The explosion of data and data scientists is making data governance more important, and more difficult. Most large organizations have thousands of data files and a wide range of users working with those files. The size and complexity of these data sets makes old school data dictionaries and Entity Relationship Diagrams (ERD) useless. We are helping our clients solve this problem through Knowledge Graphs that capture the data they have, how different data sets are related, how the data is being used, and what changes are being made to data. These semantic tools are changing the way in which our customers manage their Business Intelligence (BI) infrastructure. The best way to explain how these Knowledge Graphs work is through use cases. Below, I have included two different examples.

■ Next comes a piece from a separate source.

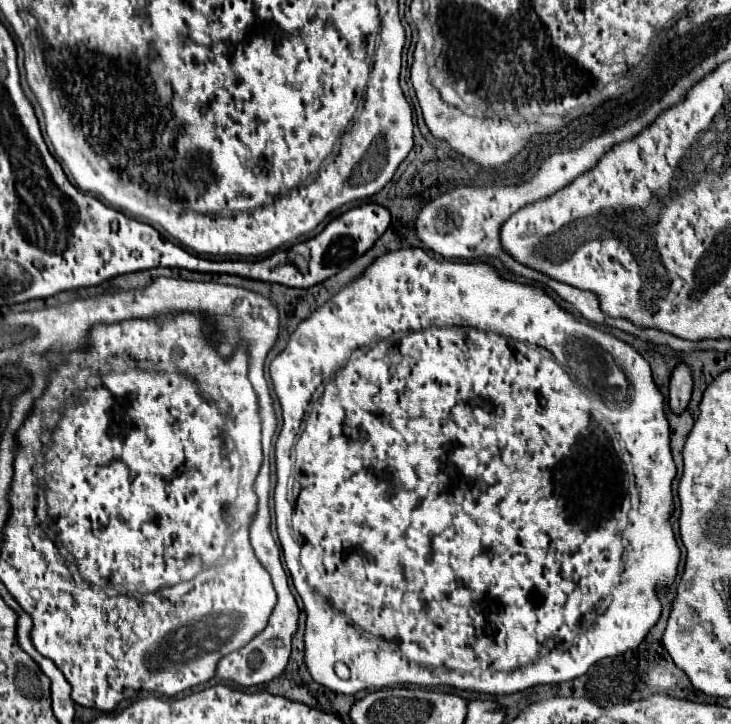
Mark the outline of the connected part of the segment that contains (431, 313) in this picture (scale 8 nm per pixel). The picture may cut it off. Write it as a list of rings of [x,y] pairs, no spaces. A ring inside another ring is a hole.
[[[403,248],[403,250],[397,250],[397,252],[387,252],[381,258],[377,258],[359,278],[355,278],[349,286],[345,286],[337,296],[333,296],[325,306],[315,310],[305,322],[301,322],[297,326],[297,330],[289,338],[287,348],[271,362],[271,378],[273,378],[275,394],[277,394],[281,408],[283,408],[283,428],[281,428],[281,434],[279,434],[277,444],[275,444],[275,452],[279,452],[279,456],[275,456],[277,458],[277,486],[275,486],[277,534],[279,534],[279,542],[281,542],[281,548],[283,548],[283,560],[285,560],[289,572],[291,572],[295,590],[299,592],[299,596],[303,600],[305,614],[307,614],[307,628],[305,628],[304,633],[305,664],[307,664],[315,682],[319,682],[319,684],[323,684],[323,686],[331,688],[333,692],[339,692],[339,694],[355,694],[355,692],[367,690],[367,688],[387,688],[387,686],[397,686],[397,684],[453,686],[453,688],[459,688],[459,690],[477,690],[477,692],[485,692],[485,694],[513,694],[513,692],[527,690],[531,686],[537,686],[537,684],[557,684],[557,682],[565,682],[565,680],[573,680],[577,676],[583,676],[589,670],[589,666],[593,666],[595,662],[609,658],[609,656],[619,656],[627,650],[637,648],[643,642],[649,628],[659,620],[663,606],[661,606],[661,600],[657,596],[657,588],[669,588],[673,584],[673,580],[677,576],[679,556],[681,556],[679,546],[677,546],[675,536],[673,536],[673,526],[669,522],[671,514],[673,514],[671,482],[675,478],[675,464],[673,464],[671,450],[669,450],[669,422],[667,422],[665,412],[663,412],[663,394],[653,384],[651,368],[649,368],[647,360],[641,358],[641,354],[635,348],[613,338],[609,332],[599,330],[599,328],[591,326],[589,322],[583,322],[583,318],[575,318],[573,314],[565,312],[541,288],[503,280],[503,278],[497,276],[493,266],[483,264],[483,262],[475,262],[475,264],[473,262],[449,262],[449,260],[439,262],[439,260],[431,258],[421,248]],[[349,360],[353,360],[353,370],[343,370],[343,366],[347,366]],[[627,376],[631,376],[633,380],[639,378],[639,390],[627,390],[629,388]],[[307,406],[311,406],[309,418],[307,418]],[[303,422],[305,422],[305,432],[299,438],[299,426],[303,426]],[[294,446],[295,454],[299,454],[299,458],[297,458],[299,478],[295,480],[295,486],[293,486],[293,496],[297,500],[297,508],[295,506],[287,508],[287,500],[291,502],[291,470],[293,470],[291,454]],[[612,473],[619,474],[619,479],[607,478],[607,474]],[[339,660],[349,666],[349,670],[351,670],[349,680],[341,680],[335,674],[333,666]]]

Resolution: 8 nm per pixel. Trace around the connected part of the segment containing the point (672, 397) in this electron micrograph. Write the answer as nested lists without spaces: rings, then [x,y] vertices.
[[[679,364],[671,374],[671,382],[669,382],[669,408],[675,414],[681,414],[687,408],[691,400],[691,388],[693,388],[693,380],[689,368],[685,364]]]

Before sharing these use cases, it is important to understand how a data governance knowledge graph works. Knowledge graphs are built using ontologies and graph databases. An ontology is a model describing entities in the form of people, places or things, and how they relate to one another. For this use case, we are talking about three different entities.
- The person – The analyst or data scientist working with the data sets.
- The data set – The table or file that is being analyzed.
- The data element – A specific piece of data within a data set.
These entities are related to one another. A person works with a data set. A data element is part of a data set and is related to another data element. This information is stored in a graph database (A.K.A. triple store) so that these relationships can be tracked and queried as part of a data governance application. Still uncertain about what a Knowledge Graph is? Check out my colleague’s blog: What is an Enterprise Knowledge Graph and Why Do I Want One?
Our first example is a large government agency with over 12,000 data sets that are queried and processed by hundreds of different data scientists. The organization had previously built a data dictionary to help their data scientists find the data sets they needed, as well as create a single platform for storing and managing most of their data sets. Even with those tools in place, the data scientists were unable to understand the data they had access to and determine if it was reliable. Further, the data dictionary was too high level and often incomplete. While the data platform allowed for better control of the data, changes to the data were not tracked and there was little collaboration between the data scientists.
To help alleviate frustrations felt by the agency’s data scientists, we are developing a knowledge graph that captures all of the data sets, their data elements, and how they relate to one another (see image below).
To-date, we have created a search application to allow the data scientists to find data sets and traverse between data sets based on the relationships between the data elements. This same solution will also control who can see data sets and how each data set has changed (a data change log). The client now has an application that allows them to traverse a very complicated domain that includes a series of forms and the institutions that they work with. For the first time, they are able to see their data without the limits of the data sets that they used to work with.
Our second customer was looking to simplify the way that they query their Business Intelligence (BI) systems. They wanted to create a natural language query capability that would allow their users to ask simple questions (through search queries or a chatbot) and have the system respond with charts and graphs that answer the questions. This governance use case is less about control and more about simplification of a very complex data model. The current data lake is built on SAP Hana. Simple questions required multi-table joins where the SQL is no less than 8-10 lines long. Business users were unable to get answers to simple questions without having to request the help of a very senior IT person to develop queries and reports.
Our consultants took the existing tables and queries and developed an ontology that aligned with the business questions. Ontologies define people, places, and things, and how they are related to one another, so they are better aligned with the way that people ask questions about their data. We then mapped the relational tables (and their associated queries) to the ontology. This mapping is called a virtual graph and is supported in a number of graph database tools.
Once the knowledge graph is complete, we plan to provide a simple search interface and a chatbot so that business users can ask critical questions and get back answers in the form of charts, graphs, and reports. This new approach will simplify the data model and give the business access the information they need to make decisions.
Knowledge graphs are most often thought of as tools that work with search and unstructured content. We are finding that they are excellent tools for controlling data and empowering people in complex data environments as well.